[Source data Boundary: Start]
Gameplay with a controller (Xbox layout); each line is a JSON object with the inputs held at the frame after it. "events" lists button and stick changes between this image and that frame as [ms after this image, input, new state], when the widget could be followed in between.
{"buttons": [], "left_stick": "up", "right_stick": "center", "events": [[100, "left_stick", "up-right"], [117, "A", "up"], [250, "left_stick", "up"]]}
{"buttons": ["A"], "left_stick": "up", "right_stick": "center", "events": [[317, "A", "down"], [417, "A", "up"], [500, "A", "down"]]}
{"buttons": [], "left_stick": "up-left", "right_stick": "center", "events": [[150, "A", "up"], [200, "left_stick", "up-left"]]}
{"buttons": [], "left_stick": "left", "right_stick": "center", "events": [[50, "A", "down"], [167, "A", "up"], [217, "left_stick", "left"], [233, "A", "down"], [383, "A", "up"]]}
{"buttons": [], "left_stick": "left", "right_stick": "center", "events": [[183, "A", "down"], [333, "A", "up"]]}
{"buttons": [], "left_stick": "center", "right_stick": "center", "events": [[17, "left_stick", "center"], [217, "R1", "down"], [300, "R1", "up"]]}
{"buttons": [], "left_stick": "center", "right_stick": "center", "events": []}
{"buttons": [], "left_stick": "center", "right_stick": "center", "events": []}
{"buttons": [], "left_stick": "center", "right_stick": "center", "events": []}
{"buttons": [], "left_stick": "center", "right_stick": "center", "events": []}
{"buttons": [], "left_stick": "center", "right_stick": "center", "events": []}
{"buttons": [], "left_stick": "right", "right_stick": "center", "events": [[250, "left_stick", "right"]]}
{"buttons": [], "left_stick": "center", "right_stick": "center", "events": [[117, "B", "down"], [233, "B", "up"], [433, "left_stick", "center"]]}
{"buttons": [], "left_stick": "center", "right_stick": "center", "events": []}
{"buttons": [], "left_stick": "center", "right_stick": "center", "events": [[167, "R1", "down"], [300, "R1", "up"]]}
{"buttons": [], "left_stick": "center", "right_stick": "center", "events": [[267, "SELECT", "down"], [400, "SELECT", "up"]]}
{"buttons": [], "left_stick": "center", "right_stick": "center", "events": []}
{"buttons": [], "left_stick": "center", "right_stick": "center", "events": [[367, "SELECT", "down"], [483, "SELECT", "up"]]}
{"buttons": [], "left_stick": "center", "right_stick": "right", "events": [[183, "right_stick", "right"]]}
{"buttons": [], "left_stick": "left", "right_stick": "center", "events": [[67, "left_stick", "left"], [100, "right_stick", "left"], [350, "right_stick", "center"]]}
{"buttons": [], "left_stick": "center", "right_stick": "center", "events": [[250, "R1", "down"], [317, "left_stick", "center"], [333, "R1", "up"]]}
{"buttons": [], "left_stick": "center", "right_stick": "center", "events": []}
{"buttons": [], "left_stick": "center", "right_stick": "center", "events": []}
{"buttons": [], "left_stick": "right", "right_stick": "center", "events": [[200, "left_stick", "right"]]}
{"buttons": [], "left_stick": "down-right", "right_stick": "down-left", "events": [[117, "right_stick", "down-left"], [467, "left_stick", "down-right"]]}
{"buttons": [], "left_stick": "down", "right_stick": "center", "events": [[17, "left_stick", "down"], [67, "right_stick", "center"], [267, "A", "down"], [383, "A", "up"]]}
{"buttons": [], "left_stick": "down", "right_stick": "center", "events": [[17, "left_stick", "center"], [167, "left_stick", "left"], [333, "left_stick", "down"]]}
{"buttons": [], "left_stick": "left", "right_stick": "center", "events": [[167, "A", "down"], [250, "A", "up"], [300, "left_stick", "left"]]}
[Source data Boundary: End]
▶ **Task statement**: Among the lines of the records above, count those containing the word "SELECT", then give the number by itself.

▶ **Solution to this task**: 2